[Task input]

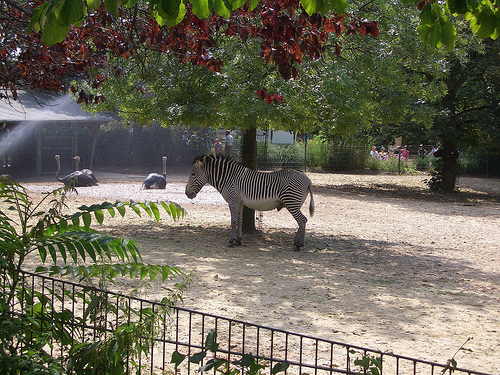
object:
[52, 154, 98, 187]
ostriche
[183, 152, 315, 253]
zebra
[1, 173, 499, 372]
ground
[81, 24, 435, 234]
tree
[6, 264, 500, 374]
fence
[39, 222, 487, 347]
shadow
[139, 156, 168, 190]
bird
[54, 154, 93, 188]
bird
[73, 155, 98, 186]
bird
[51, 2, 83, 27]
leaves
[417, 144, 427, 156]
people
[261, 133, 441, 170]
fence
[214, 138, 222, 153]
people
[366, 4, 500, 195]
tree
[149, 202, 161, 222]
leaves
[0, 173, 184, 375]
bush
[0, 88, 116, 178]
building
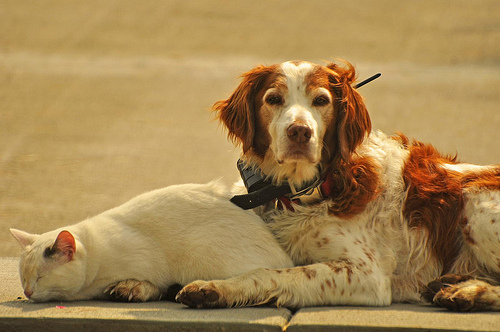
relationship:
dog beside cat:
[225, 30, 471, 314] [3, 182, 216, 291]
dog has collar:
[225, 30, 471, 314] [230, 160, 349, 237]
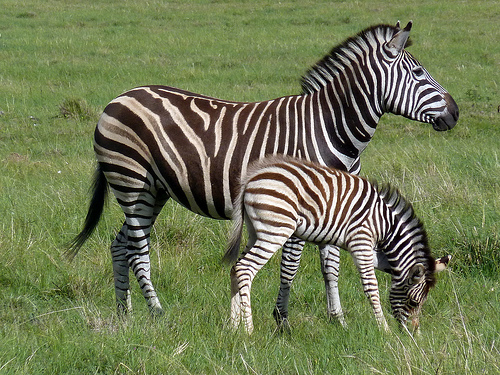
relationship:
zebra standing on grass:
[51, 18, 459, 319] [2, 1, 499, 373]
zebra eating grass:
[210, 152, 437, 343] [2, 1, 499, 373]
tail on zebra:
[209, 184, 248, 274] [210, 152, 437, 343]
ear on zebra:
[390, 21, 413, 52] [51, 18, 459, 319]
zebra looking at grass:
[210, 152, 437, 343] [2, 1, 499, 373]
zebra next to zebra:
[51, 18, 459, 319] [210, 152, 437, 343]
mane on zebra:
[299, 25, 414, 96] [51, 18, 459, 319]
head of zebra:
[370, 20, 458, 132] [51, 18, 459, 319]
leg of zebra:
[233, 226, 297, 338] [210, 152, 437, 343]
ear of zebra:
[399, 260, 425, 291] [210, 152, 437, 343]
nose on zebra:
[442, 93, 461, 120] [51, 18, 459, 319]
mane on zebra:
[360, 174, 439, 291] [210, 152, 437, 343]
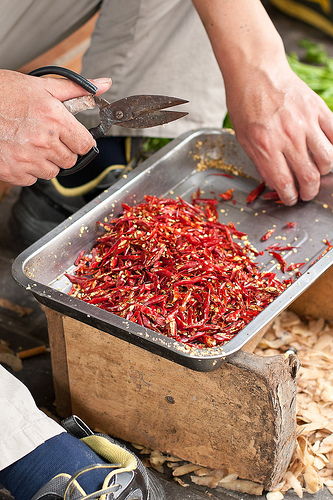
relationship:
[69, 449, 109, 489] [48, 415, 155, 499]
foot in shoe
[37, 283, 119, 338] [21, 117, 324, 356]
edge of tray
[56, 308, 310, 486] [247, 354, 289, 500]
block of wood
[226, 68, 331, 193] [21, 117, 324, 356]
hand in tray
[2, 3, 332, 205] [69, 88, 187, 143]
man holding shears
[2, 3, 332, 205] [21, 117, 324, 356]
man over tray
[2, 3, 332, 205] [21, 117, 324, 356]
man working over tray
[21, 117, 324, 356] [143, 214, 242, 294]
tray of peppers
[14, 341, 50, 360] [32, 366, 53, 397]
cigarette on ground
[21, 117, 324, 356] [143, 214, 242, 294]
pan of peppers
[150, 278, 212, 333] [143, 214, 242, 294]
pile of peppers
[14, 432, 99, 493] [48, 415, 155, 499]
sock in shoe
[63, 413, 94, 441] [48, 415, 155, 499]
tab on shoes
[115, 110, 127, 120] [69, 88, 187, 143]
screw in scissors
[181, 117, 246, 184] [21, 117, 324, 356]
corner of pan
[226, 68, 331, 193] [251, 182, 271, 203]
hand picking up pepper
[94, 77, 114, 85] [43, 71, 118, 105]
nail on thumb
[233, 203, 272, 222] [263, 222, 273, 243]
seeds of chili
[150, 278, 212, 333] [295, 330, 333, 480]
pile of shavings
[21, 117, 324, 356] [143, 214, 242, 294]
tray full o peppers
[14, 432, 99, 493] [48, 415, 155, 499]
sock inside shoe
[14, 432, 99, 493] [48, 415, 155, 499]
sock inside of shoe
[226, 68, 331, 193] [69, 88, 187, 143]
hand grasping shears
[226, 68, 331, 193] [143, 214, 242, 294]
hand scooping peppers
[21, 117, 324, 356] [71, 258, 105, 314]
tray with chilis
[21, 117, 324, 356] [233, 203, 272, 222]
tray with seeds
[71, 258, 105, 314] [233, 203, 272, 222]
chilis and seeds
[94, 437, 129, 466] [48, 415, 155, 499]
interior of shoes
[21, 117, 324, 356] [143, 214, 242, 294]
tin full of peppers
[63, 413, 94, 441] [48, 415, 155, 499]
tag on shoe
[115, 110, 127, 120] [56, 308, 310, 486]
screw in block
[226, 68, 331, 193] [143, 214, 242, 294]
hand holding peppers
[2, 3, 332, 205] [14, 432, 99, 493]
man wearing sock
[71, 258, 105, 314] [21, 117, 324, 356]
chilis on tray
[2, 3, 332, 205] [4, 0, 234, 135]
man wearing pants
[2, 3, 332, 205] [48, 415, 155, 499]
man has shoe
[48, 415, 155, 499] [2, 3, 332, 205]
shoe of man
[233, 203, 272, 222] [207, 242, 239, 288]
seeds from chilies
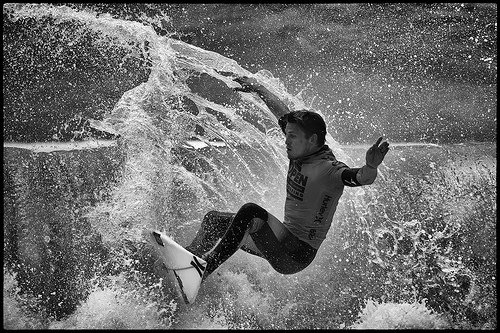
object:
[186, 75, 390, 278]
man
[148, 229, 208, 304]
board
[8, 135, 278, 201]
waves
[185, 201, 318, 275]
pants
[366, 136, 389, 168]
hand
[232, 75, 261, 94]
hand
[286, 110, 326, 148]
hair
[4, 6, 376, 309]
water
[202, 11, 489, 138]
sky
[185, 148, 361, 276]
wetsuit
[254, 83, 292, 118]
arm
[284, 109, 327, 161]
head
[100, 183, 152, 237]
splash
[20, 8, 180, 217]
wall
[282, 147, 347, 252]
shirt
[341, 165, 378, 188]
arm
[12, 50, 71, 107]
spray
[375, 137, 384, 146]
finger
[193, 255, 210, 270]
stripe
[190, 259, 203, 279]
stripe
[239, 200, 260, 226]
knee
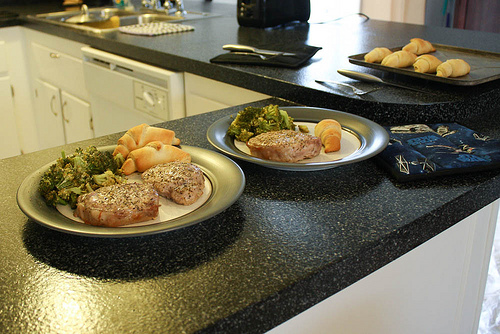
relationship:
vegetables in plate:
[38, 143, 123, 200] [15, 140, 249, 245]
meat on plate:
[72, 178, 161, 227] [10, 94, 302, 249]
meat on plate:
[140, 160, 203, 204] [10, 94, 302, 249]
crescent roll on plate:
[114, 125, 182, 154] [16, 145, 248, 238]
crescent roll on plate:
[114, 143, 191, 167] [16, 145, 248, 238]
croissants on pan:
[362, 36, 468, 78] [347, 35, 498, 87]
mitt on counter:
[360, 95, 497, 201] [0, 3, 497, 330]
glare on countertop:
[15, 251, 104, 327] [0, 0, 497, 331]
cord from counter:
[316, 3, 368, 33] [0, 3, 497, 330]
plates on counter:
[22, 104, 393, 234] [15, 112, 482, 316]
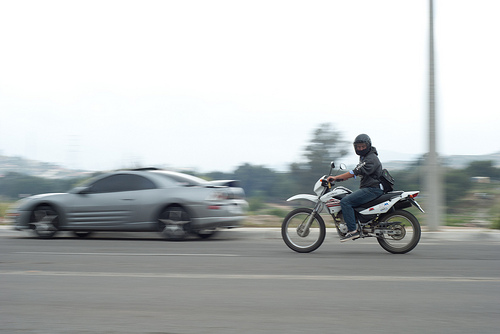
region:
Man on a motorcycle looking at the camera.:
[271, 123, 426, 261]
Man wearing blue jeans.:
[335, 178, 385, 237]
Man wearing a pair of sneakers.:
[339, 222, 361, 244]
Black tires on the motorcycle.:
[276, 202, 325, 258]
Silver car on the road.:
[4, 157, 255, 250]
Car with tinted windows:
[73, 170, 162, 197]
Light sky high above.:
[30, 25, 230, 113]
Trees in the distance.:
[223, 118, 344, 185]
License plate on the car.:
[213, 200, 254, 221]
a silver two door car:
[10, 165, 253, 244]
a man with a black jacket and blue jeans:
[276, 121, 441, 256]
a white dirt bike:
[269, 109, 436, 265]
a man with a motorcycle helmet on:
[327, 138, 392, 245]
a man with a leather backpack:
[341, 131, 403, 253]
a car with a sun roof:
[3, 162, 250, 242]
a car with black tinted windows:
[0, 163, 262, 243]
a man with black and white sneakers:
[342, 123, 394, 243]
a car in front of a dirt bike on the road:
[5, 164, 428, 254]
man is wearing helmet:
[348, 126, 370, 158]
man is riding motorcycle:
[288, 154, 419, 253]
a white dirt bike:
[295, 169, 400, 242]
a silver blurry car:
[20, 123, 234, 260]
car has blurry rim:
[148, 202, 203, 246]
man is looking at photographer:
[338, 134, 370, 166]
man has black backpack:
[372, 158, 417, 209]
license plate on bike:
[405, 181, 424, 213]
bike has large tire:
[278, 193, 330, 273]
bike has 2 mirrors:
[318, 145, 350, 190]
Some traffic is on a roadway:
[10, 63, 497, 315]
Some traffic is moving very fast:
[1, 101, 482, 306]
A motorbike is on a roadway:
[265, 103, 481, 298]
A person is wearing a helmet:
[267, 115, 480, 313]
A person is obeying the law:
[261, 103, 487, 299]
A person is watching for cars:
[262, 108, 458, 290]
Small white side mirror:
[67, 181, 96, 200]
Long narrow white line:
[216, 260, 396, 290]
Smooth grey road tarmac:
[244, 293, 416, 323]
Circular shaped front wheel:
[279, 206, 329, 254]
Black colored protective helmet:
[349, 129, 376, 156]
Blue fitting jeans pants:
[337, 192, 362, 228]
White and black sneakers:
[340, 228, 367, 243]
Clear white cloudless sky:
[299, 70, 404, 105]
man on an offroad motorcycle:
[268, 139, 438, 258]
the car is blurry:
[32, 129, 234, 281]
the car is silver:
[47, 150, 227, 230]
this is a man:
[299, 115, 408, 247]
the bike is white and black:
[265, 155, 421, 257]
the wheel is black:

[/Task input]
[Task input]

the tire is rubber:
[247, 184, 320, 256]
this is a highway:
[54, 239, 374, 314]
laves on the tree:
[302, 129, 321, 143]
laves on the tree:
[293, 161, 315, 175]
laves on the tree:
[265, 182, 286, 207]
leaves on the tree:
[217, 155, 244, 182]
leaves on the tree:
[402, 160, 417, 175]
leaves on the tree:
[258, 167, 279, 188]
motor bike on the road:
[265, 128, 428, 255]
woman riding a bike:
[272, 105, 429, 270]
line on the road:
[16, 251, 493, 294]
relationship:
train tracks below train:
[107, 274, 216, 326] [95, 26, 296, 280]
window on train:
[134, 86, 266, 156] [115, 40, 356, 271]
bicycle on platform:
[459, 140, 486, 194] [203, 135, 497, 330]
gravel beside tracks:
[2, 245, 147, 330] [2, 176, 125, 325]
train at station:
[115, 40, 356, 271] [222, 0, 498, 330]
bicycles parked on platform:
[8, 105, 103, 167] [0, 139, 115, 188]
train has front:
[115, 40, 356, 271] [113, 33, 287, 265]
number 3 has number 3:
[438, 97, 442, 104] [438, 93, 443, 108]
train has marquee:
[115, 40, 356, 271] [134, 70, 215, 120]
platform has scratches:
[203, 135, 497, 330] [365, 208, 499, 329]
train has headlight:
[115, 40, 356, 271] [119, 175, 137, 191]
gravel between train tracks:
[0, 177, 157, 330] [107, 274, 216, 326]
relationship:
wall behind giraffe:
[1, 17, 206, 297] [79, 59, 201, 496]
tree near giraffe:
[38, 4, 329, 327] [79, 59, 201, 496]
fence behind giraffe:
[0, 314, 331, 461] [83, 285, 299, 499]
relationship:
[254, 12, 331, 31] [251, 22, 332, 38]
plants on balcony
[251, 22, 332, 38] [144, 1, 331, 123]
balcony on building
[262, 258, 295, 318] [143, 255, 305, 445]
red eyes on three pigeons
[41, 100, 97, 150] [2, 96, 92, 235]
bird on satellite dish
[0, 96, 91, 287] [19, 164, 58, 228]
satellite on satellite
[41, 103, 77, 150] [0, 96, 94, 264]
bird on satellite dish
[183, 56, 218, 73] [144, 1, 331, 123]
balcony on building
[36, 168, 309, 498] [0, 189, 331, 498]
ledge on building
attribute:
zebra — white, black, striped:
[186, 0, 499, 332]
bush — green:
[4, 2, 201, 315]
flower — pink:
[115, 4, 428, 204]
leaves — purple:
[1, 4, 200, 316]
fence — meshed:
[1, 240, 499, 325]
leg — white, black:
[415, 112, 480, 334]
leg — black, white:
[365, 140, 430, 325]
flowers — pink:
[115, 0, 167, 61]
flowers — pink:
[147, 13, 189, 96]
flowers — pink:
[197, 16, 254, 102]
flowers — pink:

[/Task input]

» Requirement:
Which lines remain if you filter the material above down to those containing the string "person"? Case counts, so copy only the lines that match it letter for letter, capitals included.

» Solution for this task:
A person is wearing a helmet:
A person is obeying the law:
A person is watching for cars:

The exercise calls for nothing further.